> READING PASSAGE
Is Your Business Partner Helping or Hurting Your Business? Partners are great for getting startups off the ground, but they can lead to schizophrenic behavior in bigger companies.
By Steve Tobak Edited by Dan Bova
Opinions expressed by Entrepreneur contributors are their own.
History is full of magical partnerships that broke the mold, accomplished remarkable things and captured our imaginations: Orville and Wilbur Wright, John Lennon and Paul McCartney, Trey Parker and Matt Stone, Captain Kirk and Mr. Spock.
Some get on famously while others are infamously love-hate relationships. Some are timeless while others burn brilliantly and burn out in a flash. They're as unique and unpredictable as the individuals involved, but one thing's for sure: Partnerships work -- to a point.
It's certainly true of founding entrepreneurs. Bill Gates and Paul Allen, Steve Jobs and Steve Wozniak, Larry Page and Sergey Brin. The list is long. But there comes a point in a company's growth when partnerships are no longer effective -- when one must lead and the other must follow, or quit.
When two heads are better than one:
In a startup, when you're trying to come up with a breakthrough, creative idea or marketable product, it helps to be able to bounce ideas off of someone equally vested in a positive outcome. Often partners can achieve things together they might never have done otherwise -- creating a "the whole is greater than the sum of its parts" phenomenon.
There will always be outliers, of course, people like Mark Zuckerberg and Richard Branson who seemingly change the world and create business empires all on their own. I would argue that even those unique individuals usually have partners too, if not of a less formal type. The truth is, nearly all of us are at our best when we have someone to brainstorm with and inspire us.

> PROBLEMS TO SOLVE
**1)** Answer these questions about the article on business partnerships, one line each:
(a) Which pair comes first in its list of historic partnerships?
(b) At what point in a company's growth does it say partnerships stop being effective?
(c) Which two people does it name as outliers who seem to build business empires on their own?
**2)** Summarize the article on business partnerships in two sentences.
**3)** Pick up the article on business partnerships after its final sentence and keep writing it.
The rows that come next are separate material with no connection to the article on business partnerships.

> EXTRACTED RECORDS

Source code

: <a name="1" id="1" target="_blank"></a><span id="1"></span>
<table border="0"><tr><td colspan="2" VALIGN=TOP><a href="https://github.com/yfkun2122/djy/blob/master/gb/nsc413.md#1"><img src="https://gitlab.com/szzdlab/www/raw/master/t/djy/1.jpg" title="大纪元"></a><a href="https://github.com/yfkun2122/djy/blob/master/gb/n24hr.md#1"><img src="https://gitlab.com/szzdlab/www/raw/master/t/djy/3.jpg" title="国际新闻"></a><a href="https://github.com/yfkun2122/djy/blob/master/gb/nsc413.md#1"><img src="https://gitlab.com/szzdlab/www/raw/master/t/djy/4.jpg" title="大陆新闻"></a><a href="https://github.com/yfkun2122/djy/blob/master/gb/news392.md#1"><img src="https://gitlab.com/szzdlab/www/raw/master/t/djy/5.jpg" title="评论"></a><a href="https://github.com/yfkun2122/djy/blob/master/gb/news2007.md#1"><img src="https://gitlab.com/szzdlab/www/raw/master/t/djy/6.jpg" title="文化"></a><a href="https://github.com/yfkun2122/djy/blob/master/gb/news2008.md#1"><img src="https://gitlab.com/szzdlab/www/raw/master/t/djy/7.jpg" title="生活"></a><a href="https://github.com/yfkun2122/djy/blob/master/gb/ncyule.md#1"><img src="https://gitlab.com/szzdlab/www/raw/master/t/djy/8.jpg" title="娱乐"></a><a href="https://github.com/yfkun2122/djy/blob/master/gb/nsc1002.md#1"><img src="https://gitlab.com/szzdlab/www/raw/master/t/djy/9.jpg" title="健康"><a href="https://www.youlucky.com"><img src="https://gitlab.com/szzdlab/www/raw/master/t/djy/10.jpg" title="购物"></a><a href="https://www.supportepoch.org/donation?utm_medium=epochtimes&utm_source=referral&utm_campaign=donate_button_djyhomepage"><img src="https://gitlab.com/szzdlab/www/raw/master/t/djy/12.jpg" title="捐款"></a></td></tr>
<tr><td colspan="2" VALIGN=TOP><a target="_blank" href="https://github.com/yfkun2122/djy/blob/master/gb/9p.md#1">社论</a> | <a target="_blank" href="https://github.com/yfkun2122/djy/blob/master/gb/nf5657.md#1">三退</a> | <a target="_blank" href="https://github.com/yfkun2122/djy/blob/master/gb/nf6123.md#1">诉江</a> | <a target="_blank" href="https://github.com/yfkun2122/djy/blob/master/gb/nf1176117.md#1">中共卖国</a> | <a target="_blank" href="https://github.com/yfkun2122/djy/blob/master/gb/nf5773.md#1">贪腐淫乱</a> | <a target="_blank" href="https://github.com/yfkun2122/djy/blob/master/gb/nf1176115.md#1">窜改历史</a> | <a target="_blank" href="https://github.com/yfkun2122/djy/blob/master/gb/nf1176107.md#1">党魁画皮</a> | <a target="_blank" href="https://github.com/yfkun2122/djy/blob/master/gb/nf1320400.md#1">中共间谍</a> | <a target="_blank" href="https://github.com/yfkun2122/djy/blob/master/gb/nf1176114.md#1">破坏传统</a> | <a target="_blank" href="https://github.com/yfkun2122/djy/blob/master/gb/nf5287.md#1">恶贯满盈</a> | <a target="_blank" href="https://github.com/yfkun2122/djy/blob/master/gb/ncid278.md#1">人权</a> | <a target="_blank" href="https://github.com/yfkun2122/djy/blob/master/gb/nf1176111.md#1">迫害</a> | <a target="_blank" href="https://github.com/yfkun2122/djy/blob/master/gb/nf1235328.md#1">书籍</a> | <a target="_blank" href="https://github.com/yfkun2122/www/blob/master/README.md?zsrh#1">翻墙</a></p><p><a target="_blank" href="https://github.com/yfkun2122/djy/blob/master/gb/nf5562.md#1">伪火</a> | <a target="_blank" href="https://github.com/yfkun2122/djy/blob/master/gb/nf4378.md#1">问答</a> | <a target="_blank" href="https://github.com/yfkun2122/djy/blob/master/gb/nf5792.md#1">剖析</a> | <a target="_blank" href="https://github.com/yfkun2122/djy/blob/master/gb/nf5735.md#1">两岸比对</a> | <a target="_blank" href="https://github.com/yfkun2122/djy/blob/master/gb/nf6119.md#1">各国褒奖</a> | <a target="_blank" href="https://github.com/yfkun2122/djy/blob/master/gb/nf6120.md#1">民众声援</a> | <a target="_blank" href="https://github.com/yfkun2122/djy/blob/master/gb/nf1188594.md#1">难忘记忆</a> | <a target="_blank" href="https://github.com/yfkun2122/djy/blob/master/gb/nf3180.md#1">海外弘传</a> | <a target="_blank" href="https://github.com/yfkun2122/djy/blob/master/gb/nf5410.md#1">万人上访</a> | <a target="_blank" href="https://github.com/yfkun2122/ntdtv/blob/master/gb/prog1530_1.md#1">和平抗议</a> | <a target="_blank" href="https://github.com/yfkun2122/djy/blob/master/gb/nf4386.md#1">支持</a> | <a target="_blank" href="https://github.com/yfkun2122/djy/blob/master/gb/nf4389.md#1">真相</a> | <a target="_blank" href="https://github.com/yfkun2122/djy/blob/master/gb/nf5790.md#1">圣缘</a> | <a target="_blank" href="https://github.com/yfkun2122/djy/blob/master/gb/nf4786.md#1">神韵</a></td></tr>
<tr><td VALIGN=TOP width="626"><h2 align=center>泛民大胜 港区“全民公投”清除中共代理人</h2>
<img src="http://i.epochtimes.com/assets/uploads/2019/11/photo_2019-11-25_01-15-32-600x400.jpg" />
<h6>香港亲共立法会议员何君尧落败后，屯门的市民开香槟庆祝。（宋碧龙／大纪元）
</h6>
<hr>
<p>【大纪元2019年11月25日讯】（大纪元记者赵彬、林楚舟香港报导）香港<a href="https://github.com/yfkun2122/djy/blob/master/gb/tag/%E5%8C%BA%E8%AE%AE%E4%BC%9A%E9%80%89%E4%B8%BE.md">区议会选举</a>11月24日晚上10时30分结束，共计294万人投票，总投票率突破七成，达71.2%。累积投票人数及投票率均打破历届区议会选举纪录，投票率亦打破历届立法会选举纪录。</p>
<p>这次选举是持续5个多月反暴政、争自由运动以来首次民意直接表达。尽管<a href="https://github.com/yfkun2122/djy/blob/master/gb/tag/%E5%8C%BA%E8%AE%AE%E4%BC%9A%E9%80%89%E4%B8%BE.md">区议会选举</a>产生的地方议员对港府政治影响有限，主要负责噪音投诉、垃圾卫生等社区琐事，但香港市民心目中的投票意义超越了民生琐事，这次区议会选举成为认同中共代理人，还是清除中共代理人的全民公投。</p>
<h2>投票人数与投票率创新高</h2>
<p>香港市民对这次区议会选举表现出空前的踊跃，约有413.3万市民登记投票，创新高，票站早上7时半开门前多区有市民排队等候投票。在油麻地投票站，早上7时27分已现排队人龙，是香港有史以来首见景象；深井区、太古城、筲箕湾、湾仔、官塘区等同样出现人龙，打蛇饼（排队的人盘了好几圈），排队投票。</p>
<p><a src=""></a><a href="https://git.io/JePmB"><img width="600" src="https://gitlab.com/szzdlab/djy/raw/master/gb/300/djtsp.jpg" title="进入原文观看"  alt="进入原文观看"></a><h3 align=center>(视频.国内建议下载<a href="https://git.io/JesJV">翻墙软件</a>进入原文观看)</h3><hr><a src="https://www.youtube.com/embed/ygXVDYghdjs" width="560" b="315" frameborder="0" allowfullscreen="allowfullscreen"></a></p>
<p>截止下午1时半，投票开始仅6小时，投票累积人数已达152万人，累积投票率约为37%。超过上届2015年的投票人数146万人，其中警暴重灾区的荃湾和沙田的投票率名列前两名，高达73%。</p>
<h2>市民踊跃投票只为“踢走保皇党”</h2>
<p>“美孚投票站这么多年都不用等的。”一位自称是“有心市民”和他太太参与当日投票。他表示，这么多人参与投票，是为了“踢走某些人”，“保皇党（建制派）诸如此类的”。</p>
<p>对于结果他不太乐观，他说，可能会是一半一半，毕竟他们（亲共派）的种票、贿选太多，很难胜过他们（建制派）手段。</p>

> ANSWER SET
**1)**
(a) Orville and Wilbur Wright.
(b) When one partner must lead and the other must follow, or quit.
(c) Mark Zuckerberg and Richard Branson.

**2)** Partnerships have accomplished remarkable things throughout history and help founding entrepreneurs, since partners equally vested in a positive outcome can bounce ideas off each other and achieve more together than apart. As a company grows, however, partnerships stop being effective, and one partner must lead while the other follows or quits.

**3)**
Then there's the practical matter of sharing the many tasks and responsibilities involved in forming and running a business. If you've never done it, the workload and responsibilities are enormous. Having a partner cuts both in half.
Related: Why Your Business Partner Should Be Nothing Like You
Another benefit: Most business partners have complementary skills, experiences and perspectives. For example, one might be a strategic visionary who points the way while the other is a nuts-and-bolts operating manager who keeps everyone executing to-plan. Companies need both and it's rare to find that in a single individual.
There's also an emotional factor. Startups are a lot like rollercoasters. It's hard to stay positive and motivated, to persevere in the face of enormous obstacles and brutally long hours. Good partners keep each other pumped up. They provide a backup when one has to be in two places at once, which happens more often than you might think.
Clearly, there are all sorts of reasons why partnerships make sense in the early days. But then, something changes. The startup grows into a real company.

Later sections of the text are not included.